PROGRAMAÇÃO _ JANEIRO 2010 _ IPJ _ 21H30
Dia 11
HOME – LAR DOCE LAR, Ursula Meier
Suíça/ França/ Bélgica, 2008, 95’
Primeira longa-metragem para cinema de Ursula Meier. "Home - Lar Doce Lar" é um dos mais insólitos e provocantes filmes franceses dos últimos anos. As primeiras imagens provocam logo uma sensação de estranheza: pai e filho jogam sobre o asfalto do que a seguir percebemos ser uma auto-estrada. Mas não circula um único carro por ali, excepto o dessa família. Por inconformismo ou por outras razões, aquela família afastou-se do mundo, vivendo numa casa que se ergue no fim dessa auto-estrada que foi deixada incompleta.
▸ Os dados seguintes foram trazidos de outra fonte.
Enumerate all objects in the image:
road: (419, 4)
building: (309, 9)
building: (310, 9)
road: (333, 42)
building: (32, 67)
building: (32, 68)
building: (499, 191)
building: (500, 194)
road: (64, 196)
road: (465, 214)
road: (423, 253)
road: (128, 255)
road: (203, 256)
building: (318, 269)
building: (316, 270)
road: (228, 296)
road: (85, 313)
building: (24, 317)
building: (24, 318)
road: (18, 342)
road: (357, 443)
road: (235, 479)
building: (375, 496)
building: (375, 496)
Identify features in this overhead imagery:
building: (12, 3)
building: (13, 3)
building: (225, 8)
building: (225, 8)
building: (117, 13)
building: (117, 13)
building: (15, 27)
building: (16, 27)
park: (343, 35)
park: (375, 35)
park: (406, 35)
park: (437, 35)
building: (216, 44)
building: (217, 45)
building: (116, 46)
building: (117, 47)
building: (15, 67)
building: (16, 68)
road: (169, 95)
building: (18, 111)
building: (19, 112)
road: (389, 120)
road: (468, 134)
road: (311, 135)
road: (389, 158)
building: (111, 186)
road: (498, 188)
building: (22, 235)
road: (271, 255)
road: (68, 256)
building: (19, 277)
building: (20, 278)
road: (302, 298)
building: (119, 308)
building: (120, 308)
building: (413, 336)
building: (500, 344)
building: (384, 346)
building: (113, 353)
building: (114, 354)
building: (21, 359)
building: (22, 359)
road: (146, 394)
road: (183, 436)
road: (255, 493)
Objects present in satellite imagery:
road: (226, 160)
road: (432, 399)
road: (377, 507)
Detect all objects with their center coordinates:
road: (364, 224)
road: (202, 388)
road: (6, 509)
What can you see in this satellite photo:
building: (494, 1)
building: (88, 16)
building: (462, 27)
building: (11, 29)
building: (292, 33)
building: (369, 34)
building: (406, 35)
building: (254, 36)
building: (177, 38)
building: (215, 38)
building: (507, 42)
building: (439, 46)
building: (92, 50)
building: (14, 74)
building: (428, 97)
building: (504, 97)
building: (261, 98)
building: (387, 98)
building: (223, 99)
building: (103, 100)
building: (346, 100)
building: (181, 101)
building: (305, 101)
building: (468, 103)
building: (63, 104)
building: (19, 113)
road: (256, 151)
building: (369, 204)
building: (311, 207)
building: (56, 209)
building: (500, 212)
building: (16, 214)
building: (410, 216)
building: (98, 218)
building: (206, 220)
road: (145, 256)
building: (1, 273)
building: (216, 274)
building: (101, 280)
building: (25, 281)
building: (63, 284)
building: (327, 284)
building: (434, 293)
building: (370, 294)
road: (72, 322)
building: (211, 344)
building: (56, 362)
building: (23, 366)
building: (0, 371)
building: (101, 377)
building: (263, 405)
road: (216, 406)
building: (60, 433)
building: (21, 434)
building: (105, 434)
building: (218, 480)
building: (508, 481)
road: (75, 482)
Os três filhos do casal adaptam-se de forma diferente à situação. Mas, se eles procuraram fugir do mundo, este acaba por apanhá-los. Ao fim de algum anos, a auto-estrada é reaberta acabando por formar barreiras intransponíveis, e a vida de todos transforma-se radicalmente. O pode ser visto como um espécie de metáfora do mundo de hoje. Uma obra estranha, fortemente dramática, com um grupo de actores soberbos.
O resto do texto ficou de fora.